Given passage ::
— start —
As a long time fan of the Devils, I am a long time fan of the Rangers falling at the hands of the Devils. I came of age as a fan during the mid 1990s, witnessing the hell that was the end of the Devils’ 1994 playoff run and enduring the constant taunting and jeering that came with it. Even to this day, MSG Networks probably still has plans to lionize the last time Our Hated Rivals won a championship. The season series, the constant beefs between the fans (I am not innocent), and that playoff series secured the Rangers as enemies in my mind. Things would get better in the rivalry. The Devils won their first championship in 1995, the Rangers became the model of overspending and underdelivering, and the Devils basically owned them for most of the first half of the 2000s. Some fans would suggest that the rivalry would’ve been better if New York was better and more competitive. I disagree. I loved every night that the Devils stomped all over Our Hated Rivals. I wish it would continue. It did not.
— end —
[Stored data entries]
— start —
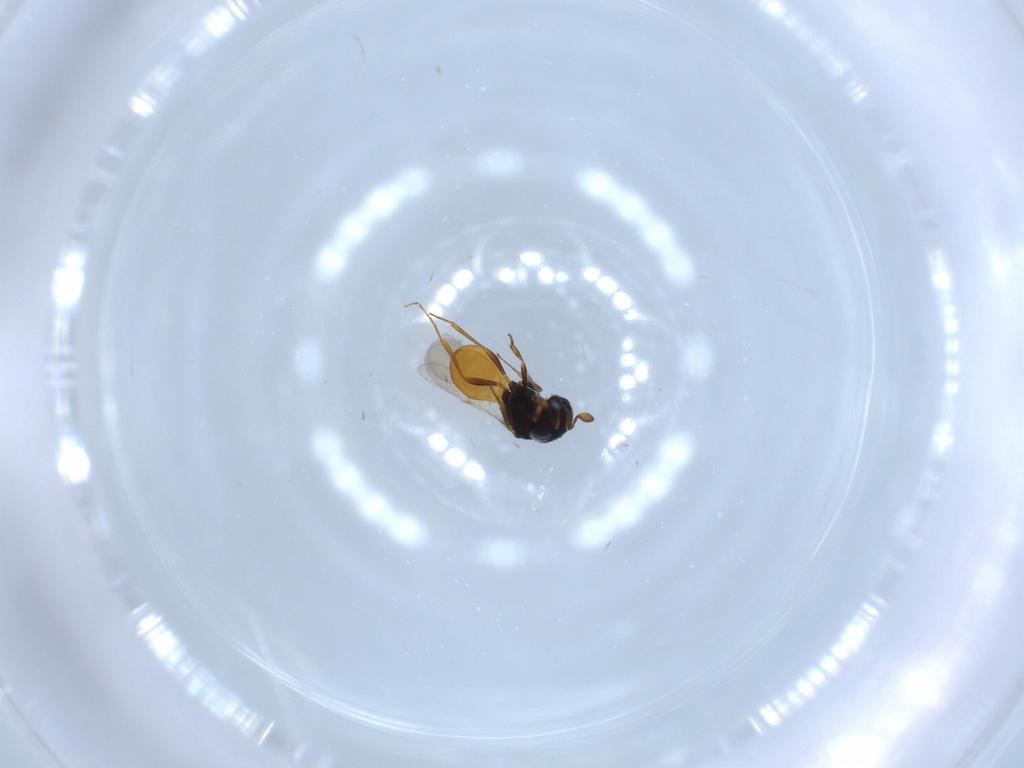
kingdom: Animalia
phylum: Arthropoda
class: Insecta
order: Hymenoptera
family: Scelionidae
— end —
Challenge 1 :: In the passage about the Devils–Rangers rivalry, in what year did the Devils win their first championship?
Challenge 2 :: Pick up the passage about the Devils–Rangers rivalry where it stops and keep writing.

Right answer 1 :: 1995

Right answer 2 ::
In 2007, the Devils were moving to then-newly built Prudential Center in Newark, New Jersey. The first game was on October 27, 2007. While they lost, the building was fantastic. It still is a great place to catch a game and I hope to see some of you, the People Who Matter, there when games return to Newark and fans are allowed to attend. Anyway, the 2007-08 Devils were definitely a quality team. They earned 99 points with a record of 46-29-7. Martin Brodeur was aging like the finest of wines and a 23-year old Zach Parise began to emerge as the team’s top forward. However, they had a bogey team. An opponent who had their number. The worst possible opponent to have that claim: Our Hated Rivals.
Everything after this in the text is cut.